There is a particular kind of tiredness that settles in a home where too many things are asking for attention at once. A pile of post on the console table. Fifty-seven browser tabs. A wardrobe so full that nothing quite closes. A phone that buzzes every ninety seconds. We tend to treat physical clutter and digital clutter as separate problems, but they are the same nervous system responding to the same overload. When I begin work with a new client, we almost always start here, before a single cushion is chosen.
Decluttering has been reduced, in recent years, to a rather punishing exercise in binary thinking. Keep or discard. Spark joy or do not. I find this framework unhelpful in an actual home, where objects carry memory, function and occasional guilt in uneven proportions. A more useful question, borrowed from a client who is a working therapist, is simply: does this earn its place. Not does it delight me. Does it earn the small tax it charges on my attention every time I walk past it.
Start with the surfaces you see first
Begin with the three horizontal planes your eye lands on within seconds of entering a room: the hallway console, the kitchen counter nearest the door, and the coffee table. These surfaces set the emotional tone of the entire ground floor. Clear them completely. Wipe them down. Then put back only what genuinely belongs there, and nothing else. A bowl for keys. A single stack of books. One object with weight or beauty. That is often enough.

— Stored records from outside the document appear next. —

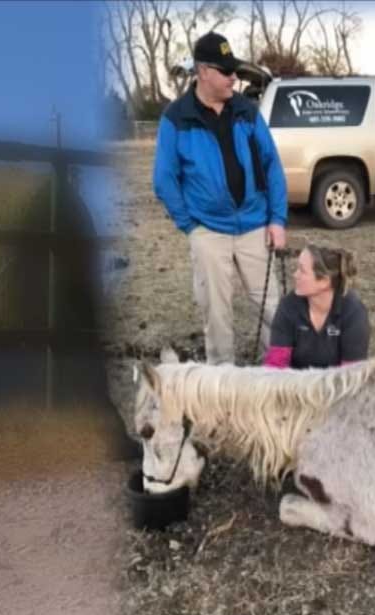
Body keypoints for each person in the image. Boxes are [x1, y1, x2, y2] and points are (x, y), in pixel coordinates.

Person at [153, 31, 288, 365]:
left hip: (255, 225)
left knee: (275, 307)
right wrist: (192, 227)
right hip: (208, 231)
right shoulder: (176, 118)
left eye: (234, 71)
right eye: (226, 72)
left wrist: (277, 219)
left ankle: (279, 374)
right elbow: (163, 179)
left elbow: (272, 166)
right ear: (203, 72)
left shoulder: (247, 111)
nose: (233, 78)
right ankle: (221, 383)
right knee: (217, 314)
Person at [264, 244, 370, 369]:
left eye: (302, 271)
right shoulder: (288, 305)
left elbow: (351, 374)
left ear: (324, 281)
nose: (295, 275)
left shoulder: (353, 312)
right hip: (295, 383)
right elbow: (276, 365)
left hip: (336, 385)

Do not attempt the whole house in a weekend. It is the fastest route to giving up. One drawer, one shelf, one surface at a time, with an honest hour rather than a resentful afternoon.
The digital equivalent
The same principle applies to the machines in your pocket. Notifications are the digital equivalent of a doorbell that will not stop ringing. Turn off everything that is not a person you love or a calendar reminder you have chosen. Your bank does not need to interrupt your dinner. Neither does a marketplace app.
A useful weekend exercise: move every application off your phone's home screen except the four or five you genuinely use with intention. Everything else lives one swipe away, in the search bar, or in a folder. The visual quiet this produces is startling. It is the same relief as a cleared kitchen counter, in miniature, in your hand.
Email deserves the same honesty. Unsubscribe rather than delete. If a sender has interrupted you three times this month and you have not once been glad, they are not a newsletter, they are a habit.
What to do with what you remove
The part of decluttering that stalls people is not the deciding. It is the leaving. Bags by the door for six weeks, waiting for a trip to the charity shop that never happens. Do the removal in the same session as the sorting. Book a collection. Drive the bags to the vintage dealer. Photograph what you are selling before you lose momentum. Digital equivalent: empty the trash, do not merely move things into it.
A home that has been genuinely edited feels different in a way that is difficult to describe until you have lived in one. The light seems better. Sound travels more kindly. You sleep, quite noticeably, more deeply. This is not a mystical claim. It is what happens when a room stops making a hundred small requests of you every time you enter it.